Vamos falar sobre a saúde sexual de lésbicas?

Inferiorização do corpo das mulheres e o preconceito impedem que esse grupo receba o tratamento adequado em termos de saúde

Vermelho, laranja, amarelo, verde, azul e roxo. Nesse mês de junho, aposto que você já viu muitas embalagens, propagandas e publicações nas redes sociais, que utilizaram essas cores juntas. Sabe por quê? Essas são as cores da bandeira do orgulho LGBTQIAPN+ e junho é voltado, justamente, para a celebração desse movimento. 

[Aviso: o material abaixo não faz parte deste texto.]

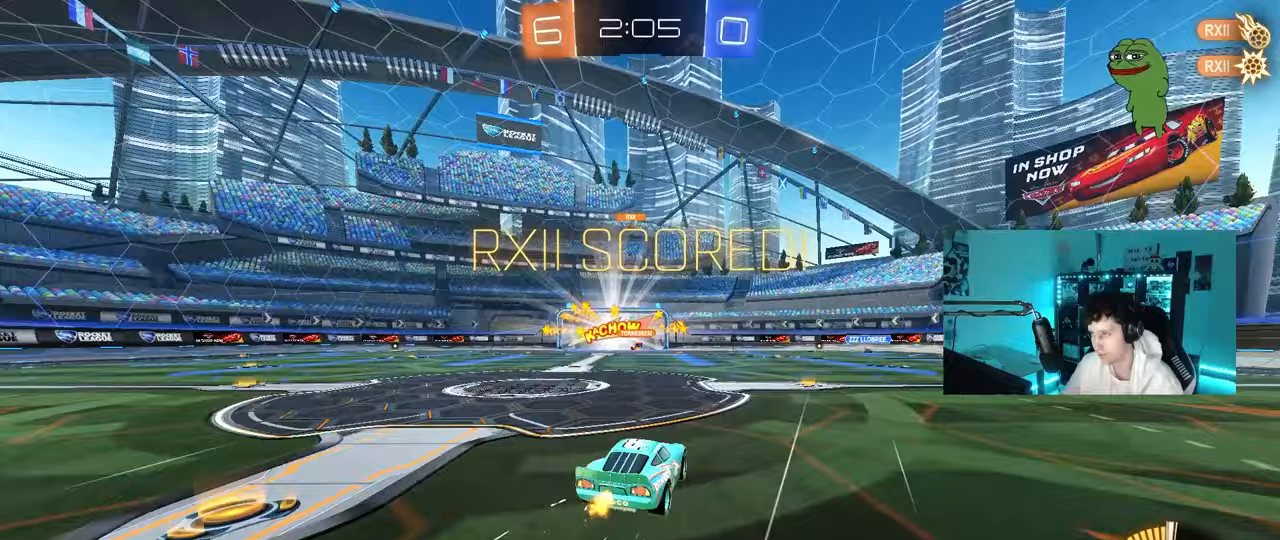
{"keys": ["d", "shift", "w"], "mouse": ["right"], "mouse_move": "still", "events": [[67, "shift", "down"], [117, "w", "down"], [167, "mouse_left", "down"], [167, "s", "down"], [167, "w", "up"], [250, "a", "up"], [300, "d", "down"], [300, "s", "up"], [350, "mouse_left", "up"], [400, "w", "down"], [433, "mouse_right", "down"]]}
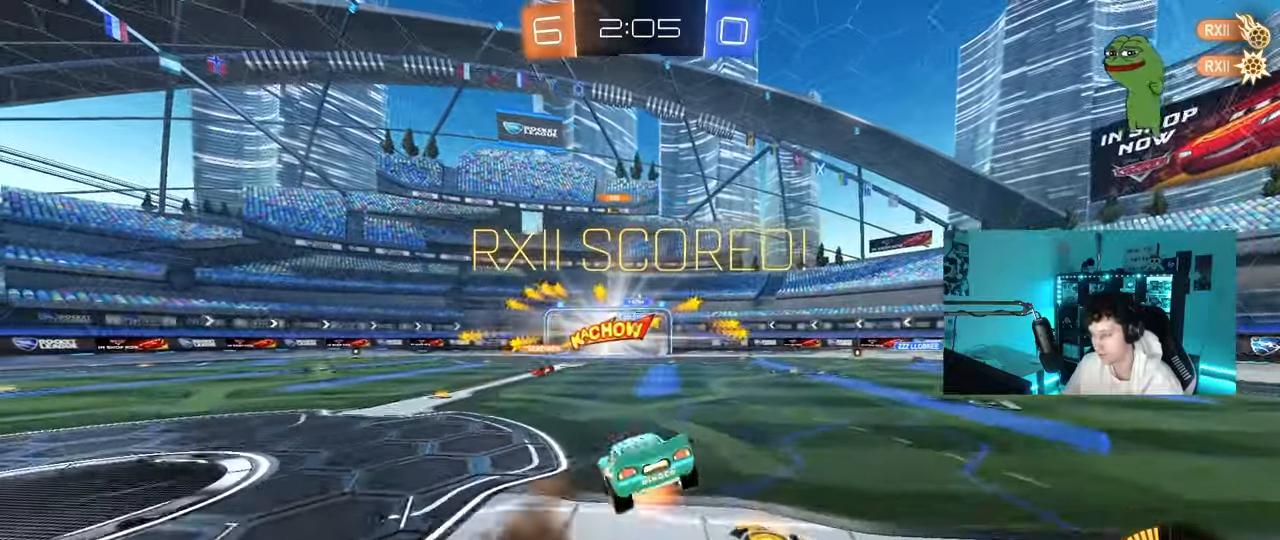
{"keys": ["d", "shift"], "mouse": ["left"], "mouse_move": "still", "events": [[33, "s", "down"], [83, "w", "up"], [133, "mouse_left", "down"], [183, "mouse_right", "up"], [367, "s", "up"]]}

Além das comemorações, com passeatas e campanhas, durante o mês de junho, muitas instituições e o próprio governo, também focam em conscientizar a população sobre a importância do combate à crimes contra a comunidade LGBTQIAPN+, a garantia de seus direitos e a promoção de uma sociedade sem preconceitos.

Bandeira do orgulho LGBTQIAPN+ (Foto/Pexels)
Bandeira do orgulho LGBTQIAPN+ (Foto/Pexels)

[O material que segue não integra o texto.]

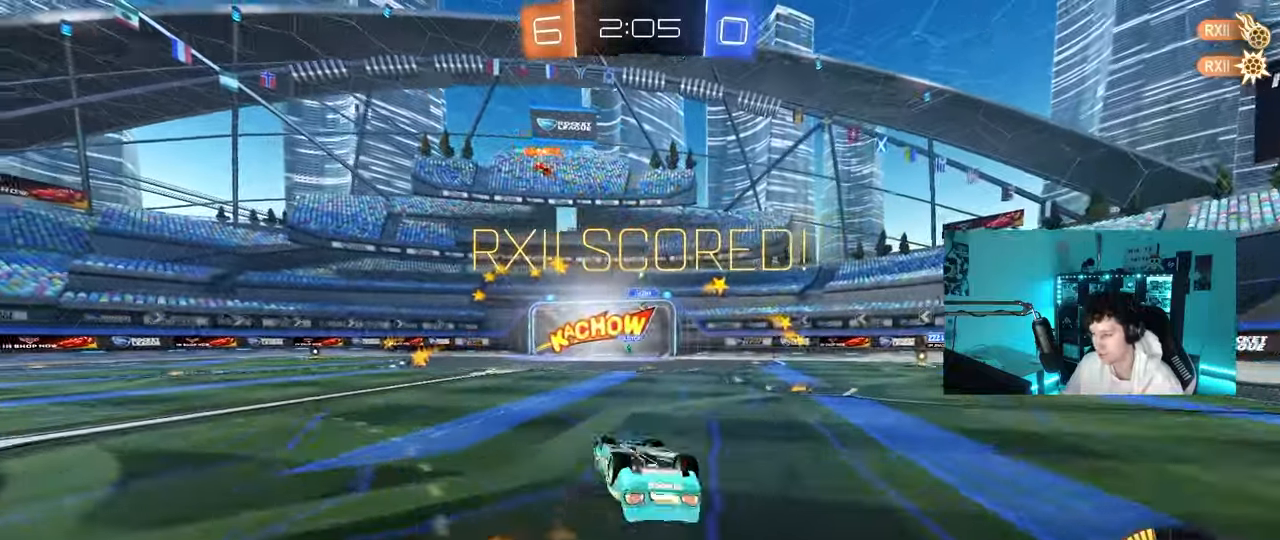
{"keys": ["a"], "mouse": ["left"], "mouse_move": "still", "events": [[150, "mouse_left", "up"], [200, "w", "down"], [333, "mouse_left", "down"], [383, "d", "up"], [383, "shift", "up"], [433, "w", "up"], [467, "a", "down"]]}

No vídeo abaixo, você vai conhecer o episódio que fez junho ser considerado como o mês do orgulho LGBTQIAPN+.

Na sigla LGBTQIAPN+, a letra L, de lésbicas, ou seja, mulheres que sentem atração, seja ela sexual ou romântica, por outras mulheres, é a que vem primeiro. Porém, em muitas situações, parece que esse grupo está invisibilizado.

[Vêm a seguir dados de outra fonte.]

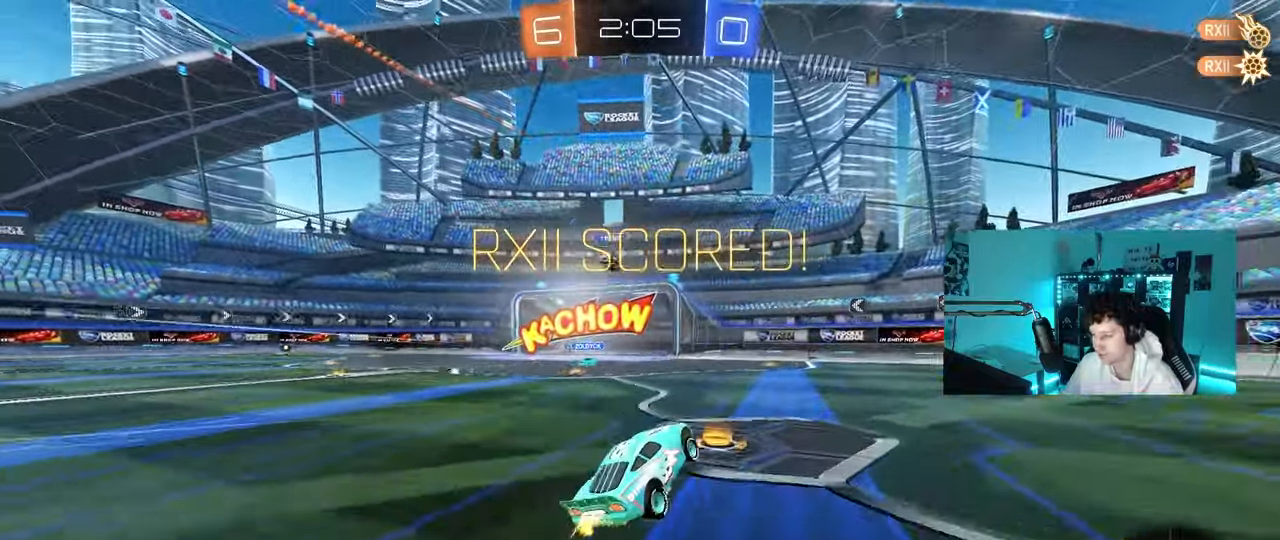
{"keys": ["a", "s", "shift"], "mouse": ["left", "right"], "mouse_move": "down-left", "events": [[117, "w", "down"], [350, "w", "up"], [400, "mouse_right", "down"], [483, "s", "down"], [483, "shift", "down"]]}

Quando o tema é a saúde sexual desse público, o tabu, a falta de informação e a ausência de preparo no atendimento médico, são alguns dos fatores que impedem as mulheres lésbicas de receberem orientações adequadas para se prevenirem de infecções sexualmente transmissíveis (ISTs).

Falta de informação

Você sabia que existe um mito que o sexo lésbico, entre mulheres e demais pessoas com vulva não transmite doenças? Pois é. Isso é só a ponta do icebergue para termos uma ideia do perigo da desinformação nesse meio. Essa noção está muito longe da verdade, mas o que fez isso ser espalhado e tantas pessoas acreditarem? 

A professora do Departamento de Teoria e Prática de Ensino e do Programa de Pós-graduação em Educação, da Universidade Federal do Paraná (UFPR), Dayana Brunetto, é a atual coordenadora-geral de Promoção dos Direitos das Pessoas LGBTQIA+, da Secretaria Nacional dos Direitos das Pessoas LGBTQIA+, do Ministério dos Direitos Humanos e da Cidadania. Ela conta que a saúde sexual de lésbicas e demais pessoas com vulva não ser um assunto tão discutido se deve a vários fatores. “Nossa sociedade foi produzida a partir de sistemas de opressão. A desqualificação e subalternização1 dos corpos com vulva e vagina é histórica e está relacionada ao patriarcado2, ao machismo, ao sexismo e à misoginia.”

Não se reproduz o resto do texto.